Task item
Every record shown here must be duplicated without change.

(Stored items)
◇ ◇ ◇
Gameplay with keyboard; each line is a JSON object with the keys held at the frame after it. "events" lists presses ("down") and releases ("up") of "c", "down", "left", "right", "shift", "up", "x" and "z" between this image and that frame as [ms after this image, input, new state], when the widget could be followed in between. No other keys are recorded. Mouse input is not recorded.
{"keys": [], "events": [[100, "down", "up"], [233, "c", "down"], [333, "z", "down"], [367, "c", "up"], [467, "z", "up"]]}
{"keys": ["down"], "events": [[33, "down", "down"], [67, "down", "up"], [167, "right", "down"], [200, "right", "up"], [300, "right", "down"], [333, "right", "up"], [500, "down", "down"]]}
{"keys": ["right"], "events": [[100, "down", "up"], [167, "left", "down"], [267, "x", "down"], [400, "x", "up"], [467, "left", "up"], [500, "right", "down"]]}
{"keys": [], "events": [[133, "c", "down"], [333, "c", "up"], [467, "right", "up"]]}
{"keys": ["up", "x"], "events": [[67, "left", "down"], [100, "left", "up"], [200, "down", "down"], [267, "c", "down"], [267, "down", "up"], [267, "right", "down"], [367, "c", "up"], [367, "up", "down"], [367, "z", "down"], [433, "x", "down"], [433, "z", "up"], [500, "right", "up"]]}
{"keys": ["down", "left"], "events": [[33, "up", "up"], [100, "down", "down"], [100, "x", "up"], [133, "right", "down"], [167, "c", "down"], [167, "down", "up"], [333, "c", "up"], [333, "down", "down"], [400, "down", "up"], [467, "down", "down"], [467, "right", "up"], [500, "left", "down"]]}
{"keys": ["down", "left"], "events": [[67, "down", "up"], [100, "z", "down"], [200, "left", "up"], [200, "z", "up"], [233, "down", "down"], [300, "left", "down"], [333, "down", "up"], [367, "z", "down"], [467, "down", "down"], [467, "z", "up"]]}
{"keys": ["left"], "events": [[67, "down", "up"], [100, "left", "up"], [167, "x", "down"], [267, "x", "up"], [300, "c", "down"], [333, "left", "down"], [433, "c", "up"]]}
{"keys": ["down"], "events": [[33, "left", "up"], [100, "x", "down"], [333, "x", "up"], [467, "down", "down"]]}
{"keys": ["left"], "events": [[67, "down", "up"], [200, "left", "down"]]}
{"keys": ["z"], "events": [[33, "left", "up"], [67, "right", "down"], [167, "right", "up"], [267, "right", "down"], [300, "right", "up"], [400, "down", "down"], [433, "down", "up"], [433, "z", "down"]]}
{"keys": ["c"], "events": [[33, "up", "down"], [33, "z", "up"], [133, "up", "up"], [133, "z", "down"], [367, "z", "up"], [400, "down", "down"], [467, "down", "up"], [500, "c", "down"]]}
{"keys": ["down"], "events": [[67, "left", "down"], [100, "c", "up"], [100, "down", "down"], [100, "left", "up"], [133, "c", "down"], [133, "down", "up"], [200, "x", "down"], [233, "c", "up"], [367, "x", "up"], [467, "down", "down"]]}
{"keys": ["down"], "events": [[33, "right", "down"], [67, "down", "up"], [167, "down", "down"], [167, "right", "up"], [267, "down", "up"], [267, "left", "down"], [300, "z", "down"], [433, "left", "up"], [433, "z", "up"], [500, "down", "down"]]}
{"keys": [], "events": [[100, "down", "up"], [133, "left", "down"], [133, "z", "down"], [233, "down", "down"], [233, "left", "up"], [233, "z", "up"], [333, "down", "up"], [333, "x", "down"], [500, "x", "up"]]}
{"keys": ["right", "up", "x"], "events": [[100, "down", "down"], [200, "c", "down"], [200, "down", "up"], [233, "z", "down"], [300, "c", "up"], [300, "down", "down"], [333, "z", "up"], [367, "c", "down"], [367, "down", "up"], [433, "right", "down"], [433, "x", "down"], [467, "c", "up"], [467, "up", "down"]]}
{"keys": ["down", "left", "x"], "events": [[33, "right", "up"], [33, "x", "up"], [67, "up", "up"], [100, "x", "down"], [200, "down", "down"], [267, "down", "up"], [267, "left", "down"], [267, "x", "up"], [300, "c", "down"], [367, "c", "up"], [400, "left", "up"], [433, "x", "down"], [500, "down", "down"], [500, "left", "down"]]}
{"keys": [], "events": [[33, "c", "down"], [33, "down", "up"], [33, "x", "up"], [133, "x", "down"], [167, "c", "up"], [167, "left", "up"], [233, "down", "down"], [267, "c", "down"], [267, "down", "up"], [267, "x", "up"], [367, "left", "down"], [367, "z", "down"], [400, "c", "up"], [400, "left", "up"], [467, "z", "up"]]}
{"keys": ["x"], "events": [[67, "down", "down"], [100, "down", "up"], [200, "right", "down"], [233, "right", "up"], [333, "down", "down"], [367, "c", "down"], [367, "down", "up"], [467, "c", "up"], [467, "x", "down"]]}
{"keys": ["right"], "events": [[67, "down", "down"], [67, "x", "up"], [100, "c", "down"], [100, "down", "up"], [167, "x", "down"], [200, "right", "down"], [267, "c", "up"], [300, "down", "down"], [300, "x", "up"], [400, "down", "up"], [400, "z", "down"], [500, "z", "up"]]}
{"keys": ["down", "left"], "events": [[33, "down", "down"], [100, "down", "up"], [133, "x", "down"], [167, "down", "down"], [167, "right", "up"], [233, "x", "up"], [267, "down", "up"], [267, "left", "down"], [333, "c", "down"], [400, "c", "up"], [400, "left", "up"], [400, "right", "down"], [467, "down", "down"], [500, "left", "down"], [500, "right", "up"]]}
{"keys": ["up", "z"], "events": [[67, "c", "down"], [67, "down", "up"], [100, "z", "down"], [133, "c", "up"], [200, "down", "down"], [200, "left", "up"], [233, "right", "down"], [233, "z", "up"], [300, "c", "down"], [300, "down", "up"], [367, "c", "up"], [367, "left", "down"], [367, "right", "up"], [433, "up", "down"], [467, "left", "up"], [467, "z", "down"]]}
◇ ◇ ◇
Answer to this problem
Gameplay with keyboard; each line is a JSON object with the keys held at the frame after it. "events" lists presses ("down") and releases ("up") of "c", "down", "left", "right", "shift", "up", "x" and "z" between this image and that frame as [ms after this image, input, new state], when the widget could be followed in between. No other keys are recorded. Mouse input is not recorded.
{"keys": [], "events": [[100, "down", "up"], [233, "c", "down"], [333, "z", "down"], [367, "c", "up"], [467, "z", "up"]]}
{"keys": ["down"], "events": [[33, "down", "down"], [67, "down", "up"], [167, "right", "down"], [200, "right", "up"], [300, "right", "down"], [333, "right", "up"], [500, "down", "down"]]}
{"keys": ["right"], "events": [[100, "down", "up"], [167, "left", "down"], [267, "x", "down"], [400, "x", "up"], [467, "left", "up"], [500, "right", "down"]]}
{"keys": [], "events": [[133, "c", "down"], [333, "c", "up"], [467, "right", "up"]]}
{"keys": ["up", "x"], "events": [[67, "left", "down"], [100, "left", "up"], [200, "down", "down"], [267, "c", "down"], [267, "down", "up"], [267, "right", "down"], [367, "c", "up"], [367, "up", "down"], [367, "z", "down"], [433, "x", "down"], [433, "z", "up"], [500, "right", "up"]]}
{"keys": ["down", "left"], "events": [[33, "up", "up"], [100, "down", "down"], [100, "x", "up"], [133, "right", "down"], [167, "c", "down"], [167, "down", "up"], [333, "c", "up"], [333, "down", "down"], [400, "down", "up"], [467, "down", "down"], [467, "right", "up"], [500, "left", "down"]]}
{"keys": ["down", "left"], "events": [[67, "down", "up"], [100, "z", "down"], [200, "left", "up"], [200, "z", "up"], [233, "down", "down"], [300, "left", "down"], [333, "down", "up"], [367, "z", "down"], [467, "down", "down"], [467, "z", "up"]]}
{"keys": ["left"], "events": [[67, "down", "up"], [100, "left", "up"], [167, "x", "down"], [267, "x", "up"], [300, "c", "down"], [333, "left", "down"], [433, "c", "up"]]}
{"keys": ["down"], "events": [[33, "left", "up"], [100, "x", "down"], [333, "x", "up"], [467, "down", "down"]]}
{"keys": ["left"], "events": [[67, "down", "up"], [200, "left", "down"]]}
{"keys": ["z"], "events": [[33, "left", "up"], [67, "right", "down"], [167, "right", "up"], [267, "right", "down"], [300, "right", "up"], [400, "down", "down"], [433, "down", "up"], [433, "z", "down"]]}
{"keys": ["c"], "events": [[33, "up", "down"], [33, "z", "up"], [133, "up", "up"], [133, "z", "down"], [367, "z", "up"], [400, "down", "down"], [467, "down", "up"], [500, "c", "down"]]}
{"keys": ["down"], "events": [[67, "left", "down"], [100, "c", "up"], [100, "down", "down"], [100, "left", "up"], [133, "c", "down"], [133, "down", "up"], [200, "x", "down"], [233, "c", "up"], [367, "x", "up"], [467, "down", "down"]]}
{"keys": ["down"], "events": [[33, "right", "down"], [67, "down", "up"], [167, "down", "down"], [167, "right", "up"], [267, "down", "up"], [267, "left", "down"], [300, "z", "down"], [433, "left", "up"], [433, "z", "up"], [500, "down", "down"]]}
{"keys": [], "events": [[100, "down", "up"], [133, "left", "down"], [133, "z", "down"], [233, "down", "down"], [233, "left", "up"], [233, "z", "up"], [333, "down", "up"], [333, "x", "down"], [500, "x", "up"]]}
{"keys": ["right", "up", "x"], "events": [[100, "down", "down"], [200, "c", "down"], [200, "down", "up"], [233, "z", "down"], [300, "c", "up"], [300, "down", "down"], [333, "z", "up"], [367, "c", "down"], [367, "down", "up"], [433, "right", "down"], [433, "x", "down"], [467, "c", "up"], [467, "up", "down"]]}
{"keys": ["down", "left", "x"], "events": [[33, "right", "up"], [33, "x", "up"], [67, "up", "up"], [100, "x", "down"], [200, "down", "down"], [267, "down", "up"], [267, "left", "down"], [267, "x", "up"], [300, "c", "down"], [367, "c", "up"], [400, "left", "up"], [433, "x", "down"], [500, "down", "down"], [500, "left", "down"]]}
{"keys": [], "events": [[33, "c", "down"], [33, "down", "up"], [33, "x", "up"], [133, "x", "down"], [167, "c", "up"], [167, "left", "up"], [233, "down", "down"], [267, "c", "down"], [267, "down", "up"], [267, "x", "up"], [367, "left", "down"], [367, "z", "down"], [400, "c", "up"], [400, "left", "up"], [467, "z", "up"]]}
{"keys": ["x"], "events": [[67, "down", "down"], [100, "down", "up"], [200, "right", "down"], [233, "right", "up"], [333, "down", "down"], [367, "c", "down"], [367, "down", "up"], [467, "c", "up"], [467, "x", "down"]]}
{"keys": ["right"], "events": [[67, "down", "down"], [67, "x", "up"], [100, "c", "down"], [100, "down", "up"], [167, "x", "down"], [200, "right", "down"], [267, "c", "up"], [300, "down", "down"], [300, "x", "up"], [400, "down", "up"], [400, "z", "down"], [500, "z", "up"]]}
{"keys": ["down", "left"], "events": [[33, "down", "down"], [100, "down", "up"], [133, "x", "down"], [167, "down", "down"], [167, "right", "up"], [233, "x", "up"], [267, "down", "up"], [267, "left", "down"], [333, "c", "down"], [400, "c", "up"], [400, "left", "up"], [400, "right", "down"], [467, "down", "down"], [500, "left", "down"], [500, "right", "up"]]}
{"keys": ["up", "z"], "events": [[67, "c", "down"], [67, "down", "up"], [100, "z", "down"], [133, "c", "up"], [200, "down", "down"], [200, "left", "up"], [233, "right", "down"], [233, "z", "up"], [300, "c", "down"], [300, "down", "up"], [367, "c", "up"], [367, "left", "down"], [367, "right", "up"], [433, "up", "down"], [467, "left", "up"], [467, "z", "down"]]}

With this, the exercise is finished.